◆ Work to complete ◆
The first line of the entries and each line after it, through the one that contains "Bonadei, les Bleues ont atterri à", are to be duplicated exactly; no picture belongs in the copy.

*** Data records ***

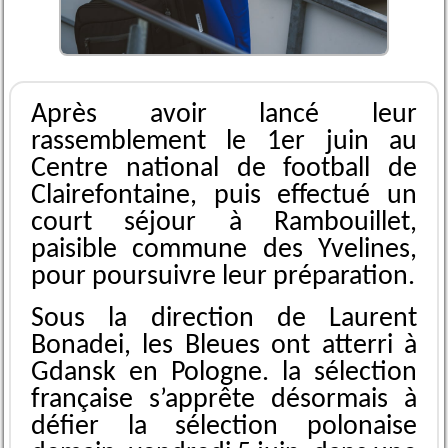
Après avoir lancé leur
rassemblement le 1er juin au
Centre national de football de
Clairefontaine, puis effectué un
court séjour à Rambouillet,
paisible commune des Yvelines,
pour poursuivre leur préparation.
Sous la direction de Laurent
Bonadei, les Bleues ont atterri à
Gdansk en Pologne. la sélection
française s’apprête désormais à
défier la sélection polonaise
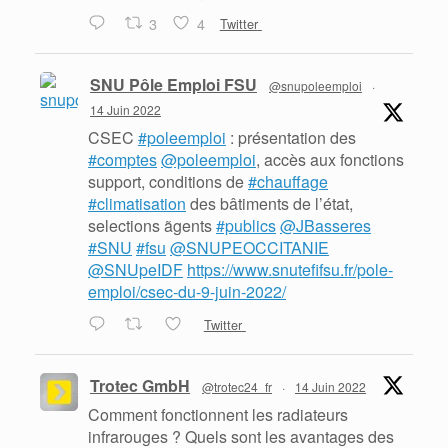
3
4
Twitter
SNU Pôle Emploi FSU
@snupoleemploi
·
14 Juin 2022
CSEC
#poleemploi
: présentation des
#comptes
@poleemploi
, accès aux fonctions
support, conditions de
#chauffage
#climatisation
des bâtiments de l’état,
selections ãgents
#publics
@JBasseres
#SNU
#fsu
@SNUPEOCCITANIE
@SNUpeIDF
https://www.snutefifsu.fr/pole-
emploi/csec-du-9-juin-2022/
Twitter
Trotec GmbH
@trotec24_fr
·
14 Juin 2022
Comment fonctionnent les radiateurs
infrarouges ? Quels sont les avantages des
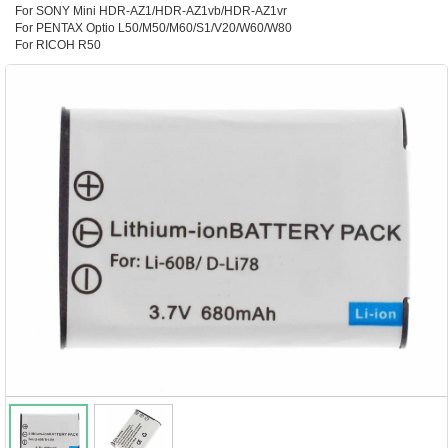
For SONY Mini HDR-AZ1/HDR-AZ1vb/HDR-AZ1vr
For PENTAX Optio L50/M50/M60/S1/V20/W60/W80
For RICOH R50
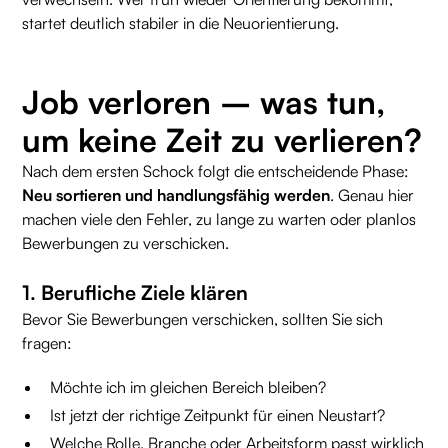
startet deutlich stabiler in die Neuorientierung.
Job verloren – was tun,
um keine Zeit zu verlieren?
Nach dem ersten Schock folgt die entscheidende Phase:
Neu sortieren und handlungsfähig werden
. Genau hier
machen viele den Fehler, zu lange zu warten oder planlos
Bewerbungen zu verschicken.
1. Berufliche Ziele klären
Bevor Sie Bewerbungen verschicken, sollten Sie sich
fragen:
Möchte ich im gleichen Bereich bleiben?
Ist jetzt der richtige Zeitpunkt für einen Neustart?
Welche Rolle, Branche oder Arbeitsform passt wirklich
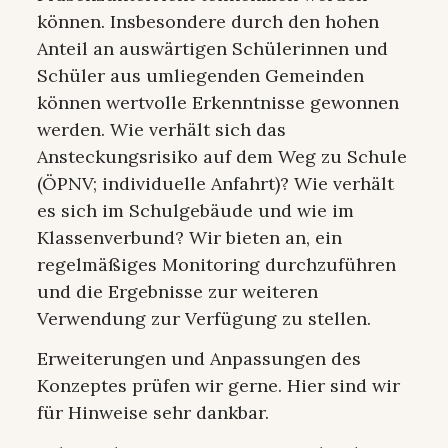
können. Insbesondere durch den hohen
Anteil an auswärtigen Schülerinnen und
Schüler aus umliegenden Gemeinden
können wertvolle Erkenntnisse gewonnen
werden. Wie verhält sich das
Ansteckungsrisiko auf dem Weg zu Schule
(ÖPNV; individuelle Anfahrt)? Wie verhält
es sich im Schulgebäude und wie im
Klassenverbund? Wir bieten an, ein
regelmäßiges Monitoring durchzuführen
und die Ergebnisse zur weiteren
Verwendung zur Verfügung zu stellen.
Erweiterungen und Anpassungen des
Konzeptes prüfen wir gerne. Hier sind wir
für Hinweise sehr dankbar.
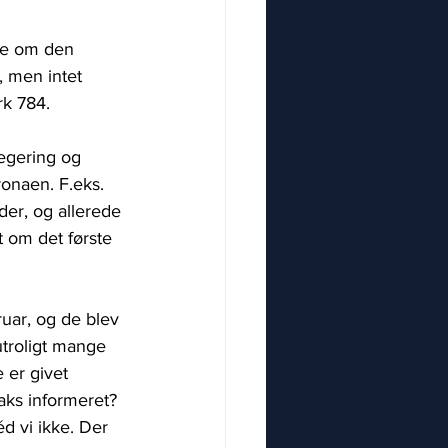
de om den 
 men intet 
rk 784.
regering og 
onaen. F.eks. 
er, og allerede 
t om det første 
ruar, og de blev 
utroligt mange 
 er givet 
aks informeret? 
 vi ikke. Der 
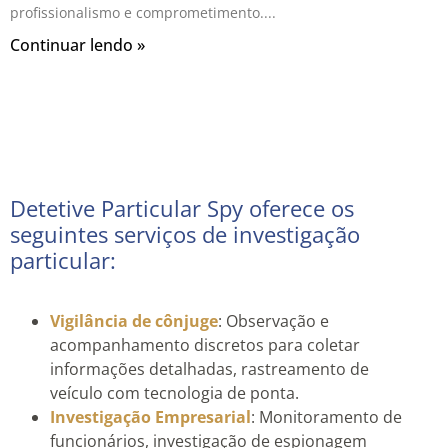
profissionalismo e comprometimento.
Continuar lendo »
Detetive Particular Spy oferece os
seguintes serviços de investigação
particular:
Vigilância de cônjuge
: Observação e
acompanhamento discretos para coletar
informações detalhadas, rastreamento de
veículo com tecnologia de ponta.
Investigação Empresarial
: Monitoramento de
funcionários, investigação de espionagem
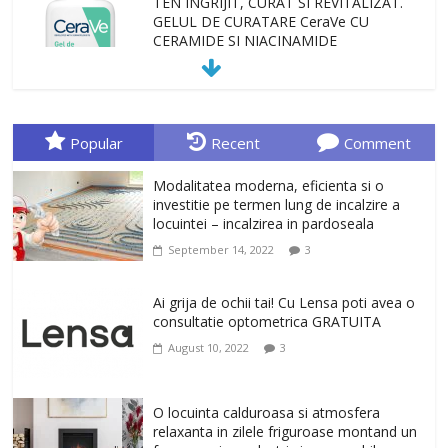
TEN INGRIJIT, CURAT SI REVITALIZAT.
GELUL DE CURATARE CeraVe CU
CERAMIDE SI NIACINAMIDE
January 23, 2026
0
Sa gasesti cadoul potrivit este de multe
ori o provocare. Idei inedite, cadouri
Popular
Recent
Comment
originale, le puteti avea la Giftspot.ro,
magazinul de cadouri originale. O
Modalitatea moderna, eficienta si o
alegere buna, Oglinda de baie cu mărire
investitie pe termen lung de incalzire a
și iluminare LED
locuintei – incalzirea in pardoseala
February 20, 2026
0
September 14, 2022
3
Antrenati si tonifiati musculatura pentru
un corp sanatos si armonios dezvoltat,
Ai grija de ochii tai! Cu Lensa poti avea o
cu Flexor Fitness-dispozitiv pentru
consultatie optometrica GRATUITA
tonifiere muschi
August 10, 2022
3
February 10, 2026
0
Un ten regenerat, fara riduri. Crema
O locuinta calduroasa si atmosfera
antirid Ivatherm pentru o piele neteda si
relaxanta in zilele friguroase montand un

***

◆ Exercise solution ◆
Après avoir lancé leur
rassemblement le 1er juin au
Centre national de football de
Clairefontaine, puis effectué un
court séjour à Rambouillet,
paisible commune des Yvelines,
pour poursuivre leur préparation.
Sous la direction de Laurent
Bonadei, les Bleues ont atterri à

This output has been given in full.